NVIDIA / NeMo

A scalable generative AI framework built for researchers and developers working on Large Language Models, Multimodal, and Speech AI (Automatic Speech Recognition and Text-to-Speech)
https://docs.nvidia.com/nemo-framework/user-guide/latest/overview.html
Apache License 2.0
11.83k stars 2.46k forks source link

[SD + ASR] Can't use local ASR model produce word timestamp. #5546

Closed triumph9989 closed 1 year ago

triumph9989 commented 1 year ago

Hi, I want to join my ASR model into offline_diar_with_asr_infer.py and use asr_based_vad. But the following error is appearance.

Traceback (most recent call last):
  File "offline_diar_with_asr_infer.py", line 55, in main
    word_hyp, word_ts_hyp = asr_decoder_ts.run_ASR(asr_model)
TypeError: 'NoneType' object is not callable

If cfg.diarizer.asr.model_path=??? it will show another error. ValueError: `cfg` must have `tokenizer` config to create a tokenizer !

I think that is about the inconsistency between my ASR class and this task, but I'm not very sure. Is something that I have not noticed, please?
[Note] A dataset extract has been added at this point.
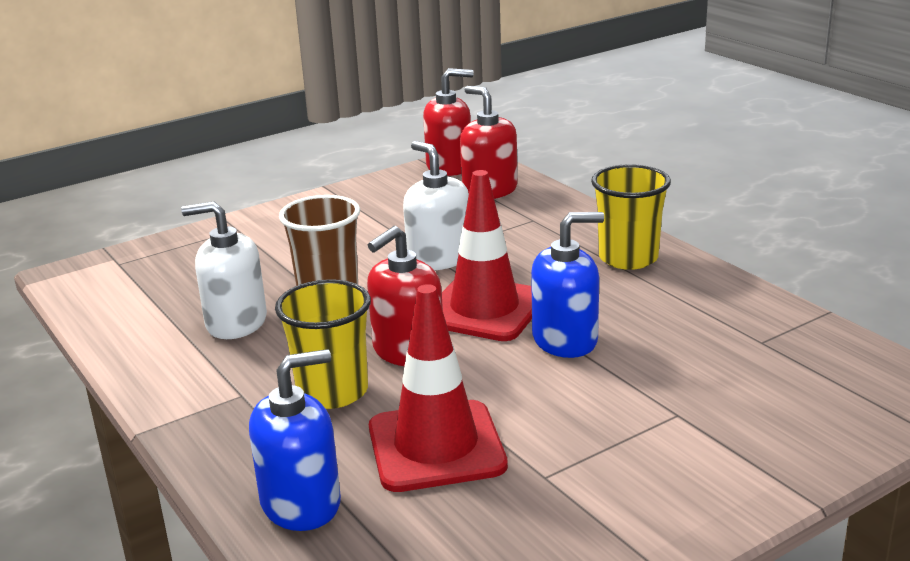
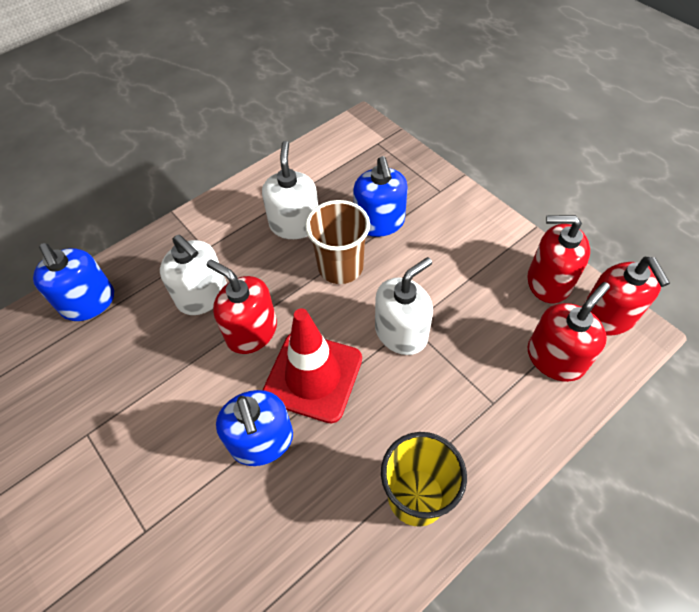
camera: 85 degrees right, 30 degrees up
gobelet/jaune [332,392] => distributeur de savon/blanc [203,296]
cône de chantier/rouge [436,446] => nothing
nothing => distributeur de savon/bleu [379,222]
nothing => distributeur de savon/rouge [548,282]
Steps/Code to reproduce bug offline_diar_with_asr_infer.py

from omegaconf import OmegaConf

from nemo.collections.asr.parts.utils.decoder_timestamps_utils import ASRDecoderTimeStamps
from nemo.collections.asr.parts.utils.diarization_utils import OfflineDiarWithASR
from nemo.core.config import hydra_runner
from nemo.utils import logging

import nemo.collections.asr as nemo_asr
@hydra_runner(config_path="../conf/inference", config_name="diar_infer_meeting.yaml")
def main(cfg):

    logging.info(f'Hydra config: {OmegaConf.to_yaml(cfg)}')

    # ASR inference for words and word timestamps
    asr_decoder_ts = ASRDecoderTimeStamps(cfg.diarizer)
    asr_model = nemo_asr.models.EncDecCTCModel.restore_from('/home/face/NeMo/examples/asr/exp/Conformer-CTC-Char-Aishell-100ep-lr0.9/2022-12-01_09-43-05/checkpoints/Conformer-CTC-Char-Aishell-100ep-lr0.9.nemo')
    #asr_model = asr_decoder_ts.set_asr_model()
    word_hyp, word_ts_hyp = asr_decoder_ts.run_ASR(asr_model)

    # Create a class instance for matching ASR and diarization results
    asr_diar_offline = OfflineDiarWithASR(cfg.diarizer)
    asr_diar_offline.word_ts_anchor_offset = asr_decoder_ts.word_ts_anchor_offset

    # Diarization inference for speaker labels
    diar_hyp, diar_score = asr_diar_offline.run_diarization(cfg, word_ts_hyp)
    trans_info_dict = asr_diar_offline.get_transcript_with_speaker_labels(diar_hyp, word_hyp, word_ts_hyp)

    # If RTTM is provided and DER evaluation
    if diar_score is not None:
        metric, mapping_dict, _ = diar_score

        # Get session-level diarization error rate and speaker counting error
        der_results = OfflineDiarWithASR.gather_eval_results(
            diar_score=diar_score,
            audio_rttm_map_dict=asr_diar_offline.AUDIO_RTTM_MAP,
            trans_info_dict=trans_info_dict,
            root_path=asr_diar_offline.root_path,
        )

        # Calculate WER and cpWER if reference CTM files exist
        wer_results = OfflineDiarWithASR.evaluate(
            hyp_trans_info_dict=trans_info_dict,
            audio_file_list=asr_diar_offline.audio_file_list,
            ref_ctm_file_list=asr_diar_offline.ctm_file_list,
        )

        # Print average DER, WER and cpWER
        OfflineDiarWithASR.print_errors(der_results=der_results, wer_results=wer_results)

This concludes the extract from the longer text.